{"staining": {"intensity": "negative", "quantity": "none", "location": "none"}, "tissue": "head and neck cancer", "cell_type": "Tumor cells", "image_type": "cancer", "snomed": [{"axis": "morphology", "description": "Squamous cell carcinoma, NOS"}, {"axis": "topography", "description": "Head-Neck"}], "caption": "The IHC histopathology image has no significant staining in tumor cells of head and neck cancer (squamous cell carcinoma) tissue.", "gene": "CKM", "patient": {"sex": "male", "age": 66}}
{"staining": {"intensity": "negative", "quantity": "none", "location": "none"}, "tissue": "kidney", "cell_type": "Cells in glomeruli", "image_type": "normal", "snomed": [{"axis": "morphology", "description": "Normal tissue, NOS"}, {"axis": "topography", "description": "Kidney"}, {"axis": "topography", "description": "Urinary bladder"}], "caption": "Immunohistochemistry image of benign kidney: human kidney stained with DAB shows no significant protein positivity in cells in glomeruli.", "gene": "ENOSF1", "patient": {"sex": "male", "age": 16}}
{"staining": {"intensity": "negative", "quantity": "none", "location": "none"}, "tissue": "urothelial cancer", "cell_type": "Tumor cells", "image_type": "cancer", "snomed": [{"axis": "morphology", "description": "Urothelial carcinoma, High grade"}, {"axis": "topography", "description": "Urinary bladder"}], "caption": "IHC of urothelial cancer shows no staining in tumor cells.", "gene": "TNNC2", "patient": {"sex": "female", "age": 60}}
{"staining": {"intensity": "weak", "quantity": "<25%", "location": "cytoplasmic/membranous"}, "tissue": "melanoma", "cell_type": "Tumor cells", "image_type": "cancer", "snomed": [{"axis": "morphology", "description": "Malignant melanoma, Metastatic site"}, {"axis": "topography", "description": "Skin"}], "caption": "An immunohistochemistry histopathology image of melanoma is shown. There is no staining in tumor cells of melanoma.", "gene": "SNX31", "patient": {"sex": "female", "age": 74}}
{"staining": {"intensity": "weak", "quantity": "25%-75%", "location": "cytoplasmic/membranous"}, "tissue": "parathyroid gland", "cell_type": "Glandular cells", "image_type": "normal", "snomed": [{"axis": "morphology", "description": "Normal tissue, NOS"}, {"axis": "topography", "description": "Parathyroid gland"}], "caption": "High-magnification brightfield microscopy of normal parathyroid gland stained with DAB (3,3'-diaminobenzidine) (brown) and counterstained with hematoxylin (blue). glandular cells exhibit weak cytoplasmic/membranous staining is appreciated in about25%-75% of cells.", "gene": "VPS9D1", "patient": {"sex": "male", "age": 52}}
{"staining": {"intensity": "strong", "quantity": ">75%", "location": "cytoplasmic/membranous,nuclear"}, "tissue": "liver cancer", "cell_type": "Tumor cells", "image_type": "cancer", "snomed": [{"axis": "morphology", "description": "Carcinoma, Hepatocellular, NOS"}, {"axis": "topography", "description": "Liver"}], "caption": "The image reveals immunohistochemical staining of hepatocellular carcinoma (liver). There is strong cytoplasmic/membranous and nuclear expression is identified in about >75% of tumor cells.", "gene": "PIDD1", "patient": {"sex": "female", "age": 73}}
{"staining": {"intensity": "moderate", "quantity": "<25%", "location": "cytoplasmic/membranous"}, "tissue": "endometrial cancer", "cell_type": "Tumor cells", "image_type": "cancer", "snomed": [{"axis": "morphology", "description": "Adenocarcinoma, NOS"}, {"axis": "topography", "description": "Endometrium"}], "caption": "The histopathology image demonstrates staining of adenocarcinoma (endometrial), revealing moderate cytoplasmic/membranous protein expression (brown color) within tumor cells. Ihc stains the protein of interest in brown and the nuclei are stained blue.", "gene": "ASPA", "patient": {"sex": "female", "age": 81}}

_ _ _ _

## TASK DETAILS
Exactness is what counts here: write out every record again.

## REPLY TO THE TASK
{"staining": {"intensity": "negative", "quantity": "none", "location": "none"}, "tissue": "head and neck cancer", "cell_type": "Tumor cells", "image_type": "cancer", "snomed": [{"axis": "morphology", "description": "Squamous cell carcinoma, NOS"}, {"axis": "topography", "description": "Head-Neck"}], "caption": "The IHC histopathology image has no significant staining in tumor cells of head and neck cancer (squamous cell carcinoma) tissue.", "gene": "CKM", "patient": {"sex": "male", "age": 66}}
{"staining": {"intensity": "negative", "quantity": "none", "location": "none"}, "tissue": "kidney", "cell_type": "Cells in glomeruli", "image_type": "normal", "snomed": [{"axis": "morphology", "description": "Normal tissue, NOS"}, {"axis": "topography", "description": "Kidney"}, {"axis": "topography", "description": "Urinary bladder"}], "caption": "Immunohistochemistry image of benign kidney: human kidney stained with DAB shows no significant protein positivity in cells in glomeruli.", "gene": "ENOSF1", "patient": {"sex": "male", "age": 16}}
{"staining": {"intensity": "negative", "quantity": "none", "location": "none"}, "tissue": "urothelial cancer", "cell_type": "Tumor cells", "image_type": "cancer", "snomed": [{"axis": "morphology", "description": "Urothelial carcinoma, High grade"}, {"axis": "topography", "description": "Urinary bladder"}], "caption": "IHC of urothelial cancer shows no staining in tumor cells.", "gene": "TNNC2", "patient": {"sex": "female", "age": 60}}
{"staining": {"intensity": "weak", "quantity": "<25%", "location": "cytoplasmic/membranous"}, "tissue": "melanoma", "cell_type": "Tumor cells", "image_type": "cancer", "snomed": [{"axis": "morphology", "description": "Malignant melanoma, Metastatic site"}, {"axis": "topography", "description": "Skin"}], "caption": "An immunohistochemistry histopathology image of melanoma is shown. There is no staining in tumor cells of melanoma.", "gene": "SNX31", "patient": {"sex": "female", "age": 74}}
{"staining": {"intensity": "weak", "quantity": "25%-75%", "location": "cytoplasmic/membranous"}, "tissue": "parathyroid gland", "cell_type": "Glandular cells", "image_type": "normal", "snomed": [{"axis": "morphology", "description": "Normal tissue, NOS"}, {"axis": "topography", "description": "Parathyroid gland"}], "caption": "High-magnification brightfield microscopy of normal parathyroid gland stained with DAB (3,3'-diaminobenzidine) (brown) and counterstained with hematoxylin (blue). glandular cells exhibit weak cytoplasmic/membranous staining is appreciated in about25%-75% of cells.", "gene": "VPS9D1", "patient": {"sex": "male", "age": 52}}
{"staining": {"intensity": "strong", "quantity": ">75%", "location": "cytoplasmic/membranous,nuclear"}, "tissue": "liver cancer", "cell_type": "Tumor cells", "image_type": "cancer", "snomed": [{"axis": "morphology", "description": "Carcinoma, Hepatocellular, NOS"}, {"axis": "topography", "description": "Liver"}], "caption": "The image reveals immunohistochemical staining of hepatocellular carcinoma (liver). There is strong cytoplasmic/membranous and nuclear expression is identified in about >75% of tumor cells.", "gene": "PIDD1", "patient": {"sex": "female", "age": 73}}
{"staining": {"intensity": "moderate", "quantity": "<25%", "location": "cytoplasmic/membranous"}, "tissue": "endometrial cancer", "cell_type": "Tumor cells", "image_type": "cancer", "snomed": [{"axis": "morphology", "description": "Adenocarcinoma, NOS"}, {"axis": "topography", "description": "Endometrium"}], "caption": "The histopathology image demonstrates staining of adenocarcinoma (endometrial), revealing moderate cytoplasmic/membranous protein expression (brown color) within tumor cells. Ihc stains the protein of interest in brown and the nuclei are stained blue.", "gene": "ASPA", "patient": {"sex": "female", "age": 81}}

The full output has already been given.